DATA:
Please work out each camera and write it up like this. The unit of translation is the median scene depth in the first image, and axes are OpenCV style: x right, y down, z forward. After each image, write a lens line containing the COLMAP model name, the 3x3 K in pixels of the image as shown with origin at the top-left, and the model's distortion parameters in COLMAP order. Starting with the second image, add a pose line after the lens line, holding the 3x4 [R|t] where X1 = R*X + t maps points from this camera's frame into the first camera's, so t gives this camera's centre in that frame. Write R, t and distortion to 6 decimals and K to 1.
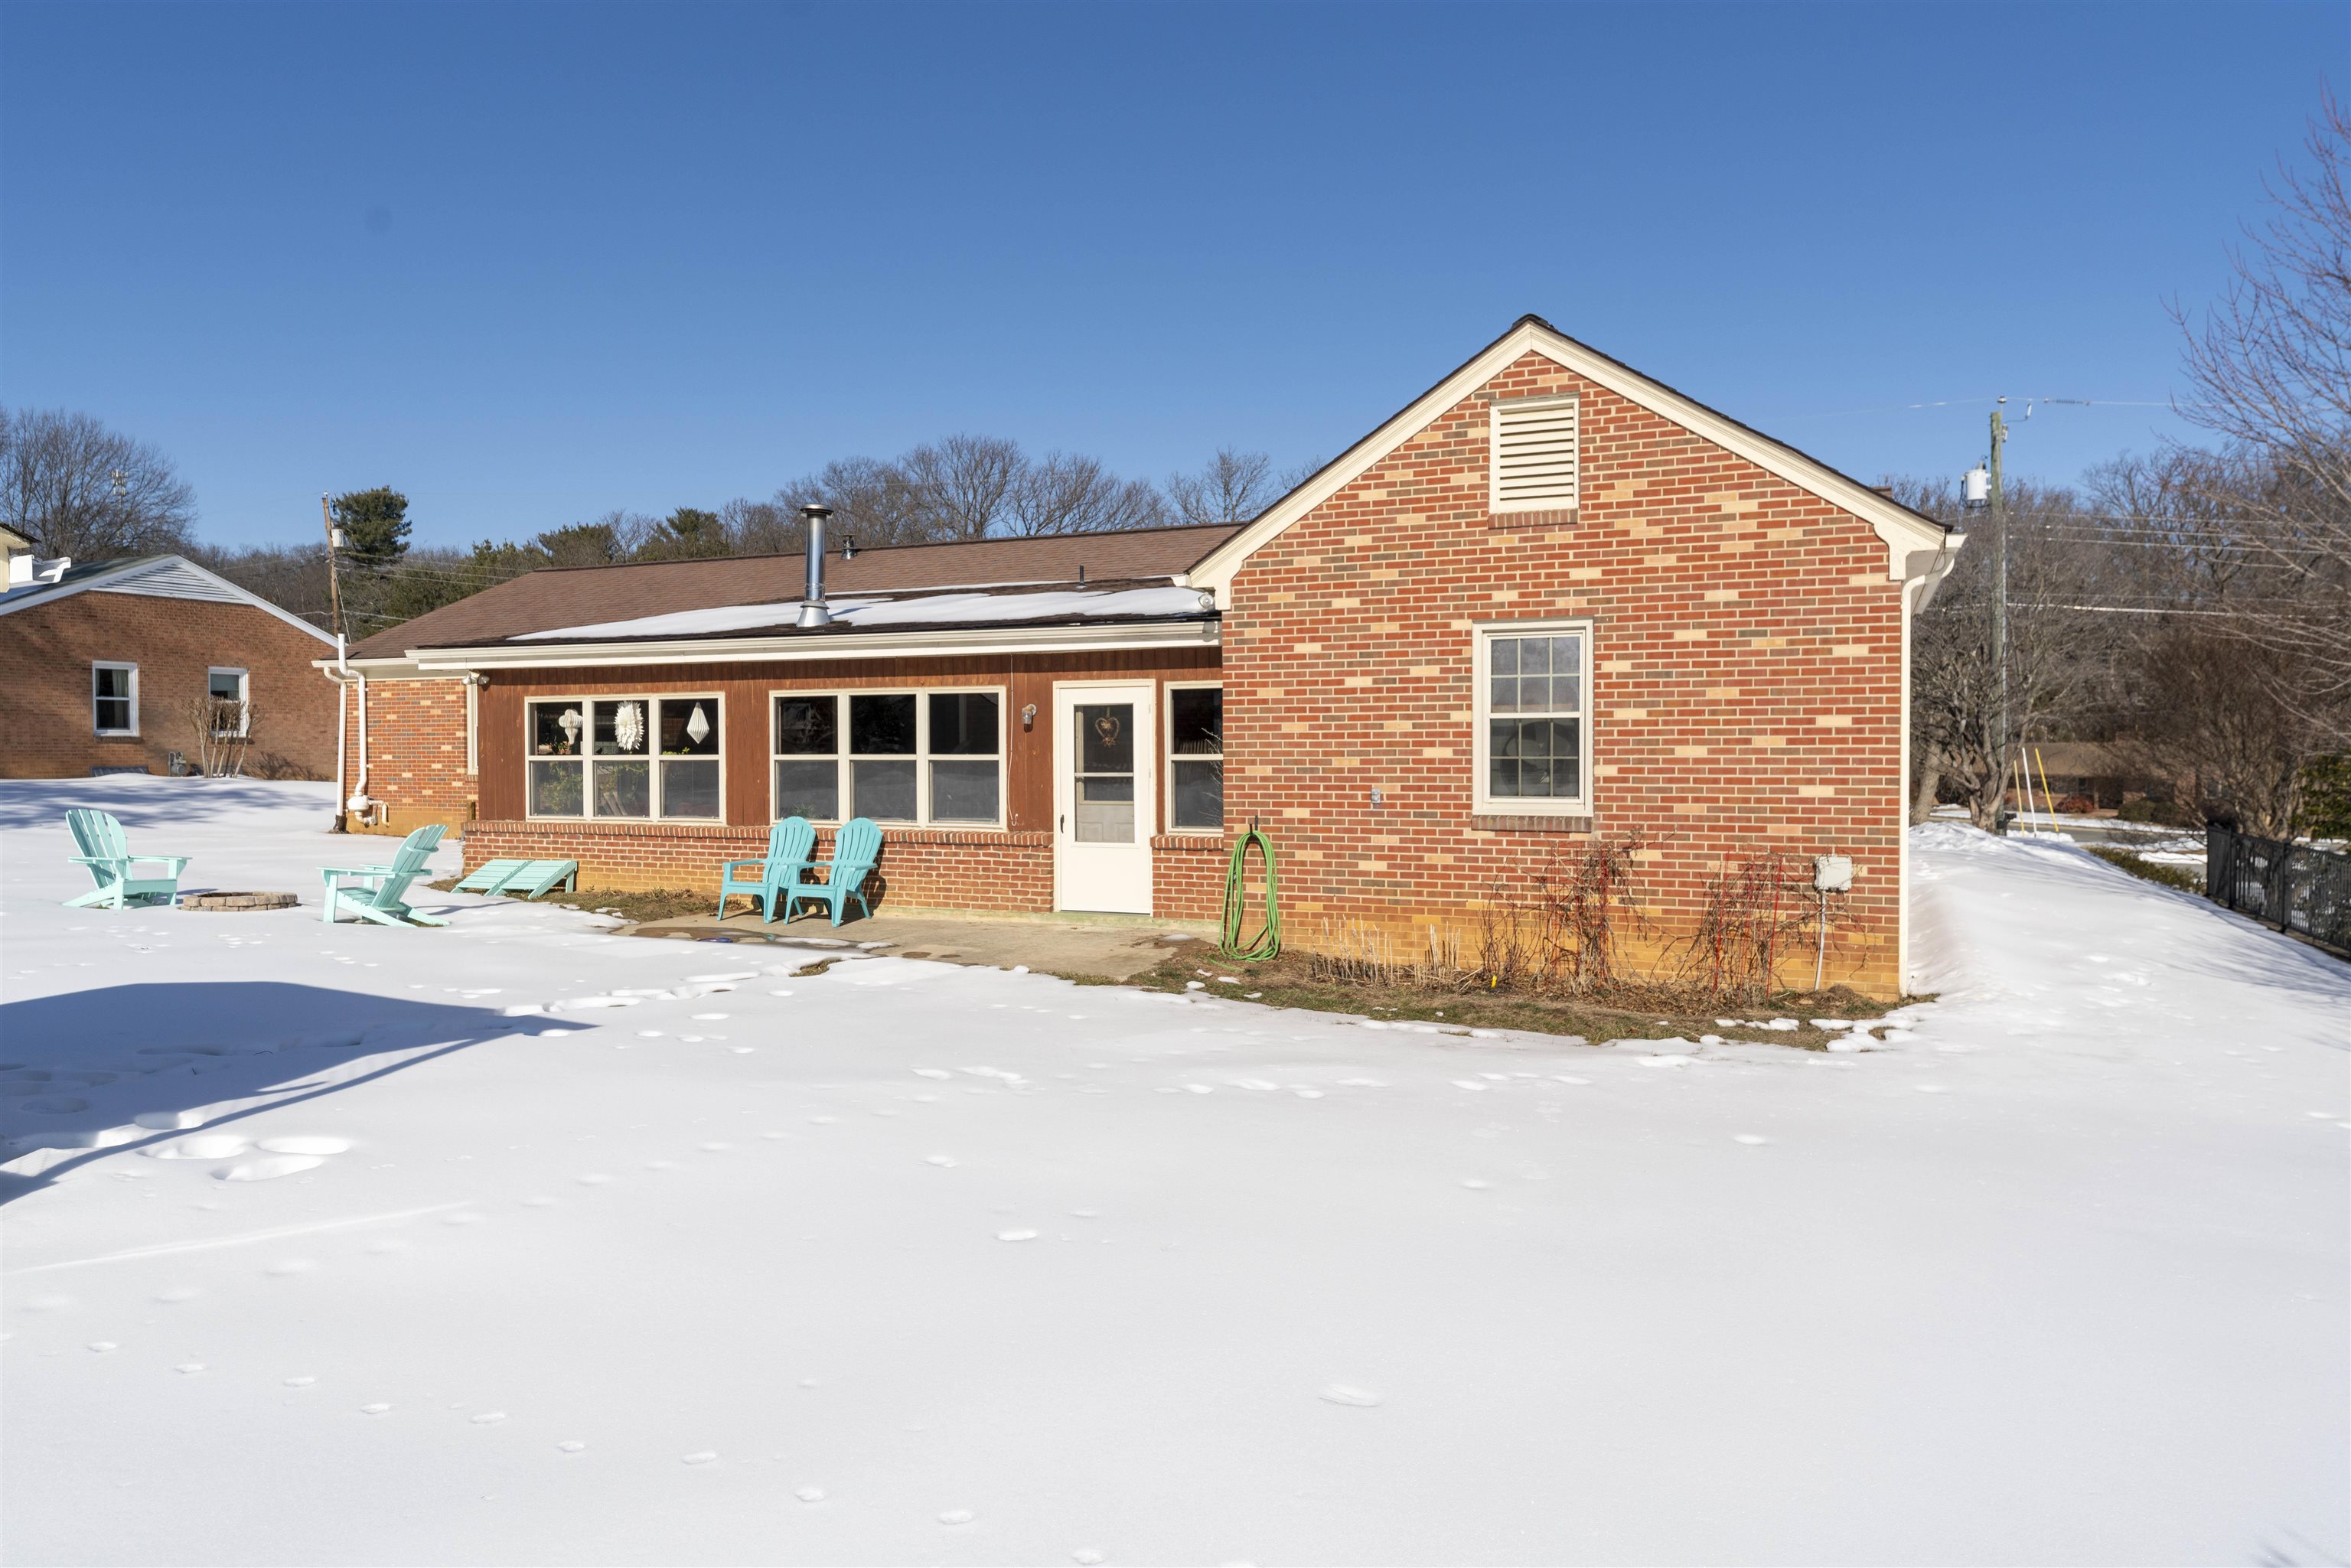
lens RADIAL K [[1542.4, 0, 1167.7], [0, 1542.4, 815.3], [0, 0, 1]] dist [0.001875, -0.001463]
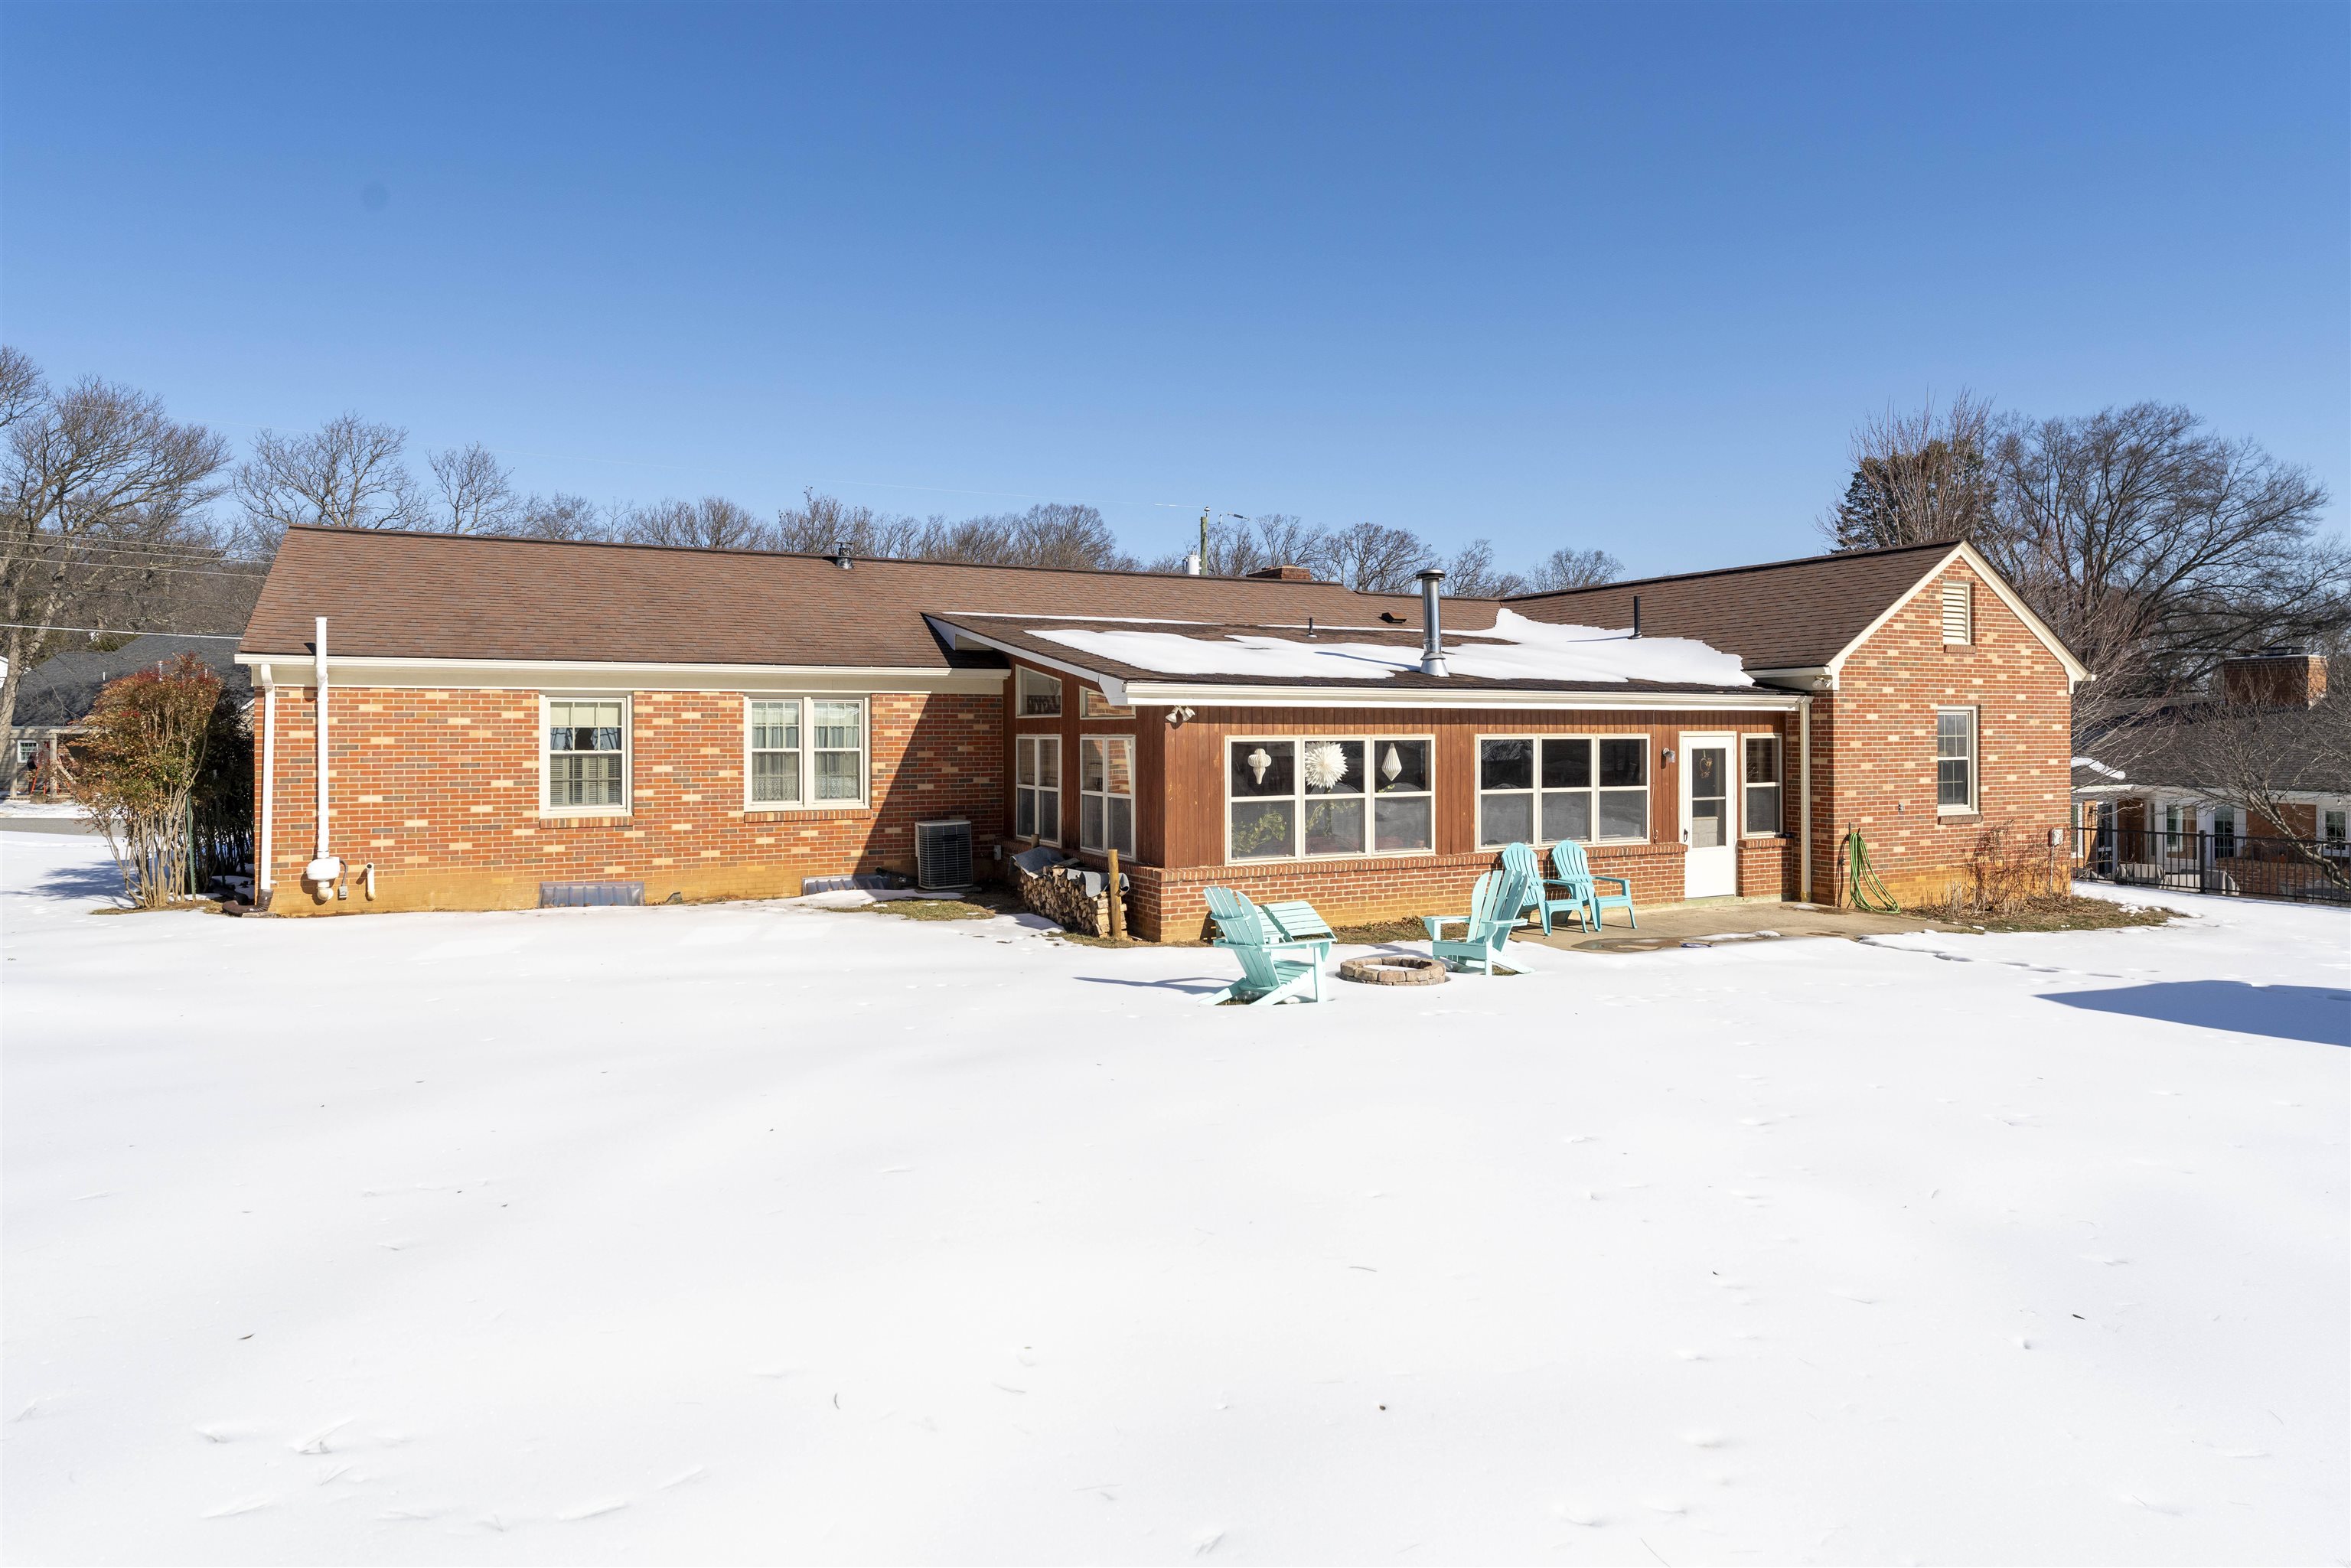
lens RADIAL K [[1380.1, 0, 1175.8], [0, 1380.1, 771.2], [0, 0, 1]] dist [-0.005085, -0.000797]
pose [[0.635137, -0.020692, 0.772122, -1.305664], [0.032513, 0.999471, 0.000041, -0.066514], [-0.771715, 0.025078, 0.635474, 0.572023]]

TASK DESCRIPTION:
Copy each line above precisely, dropping the pictures.

RESPONSE BOX:
Please work out each camera and write it up like this. The unit of translation is the median scene depth in the first image, and axes are OpenCV style: x right, y down, z forward. After each image, write a lens line containing the COLMAP model name, the 3x3 K in pixels of the image as shown with origin at the top-left, and the model's distortion parameters in COLMAP order. Starting with the second image, add a pose line after the lens line, holding the 3x4 [R|t] where X1 = R*X + t maps points from this camera's frame into the first camera's, so t gives this camera's centre in that frame. Write R, t and distortion to 6 decimals and K to 1.
lens RADIAL K [[1542.4, 0, 1167.7], [0, 1542.4, 815.3], [0, 0, 1]] dist [0.001875, -0.001463]
lens RADIAL K [[1380.1, 0, 1175.8], [0, 1380.1, 771.2], [0, 0, 1]] dist [-0.005085, -0.000797]
pose [[0.635137, -0.020692, 0.772122, -1.305664], [0.032513, 0.999471, 0.000041, -0.066514], [-0.771715, 0.025078, 0.635474, 0.572023]]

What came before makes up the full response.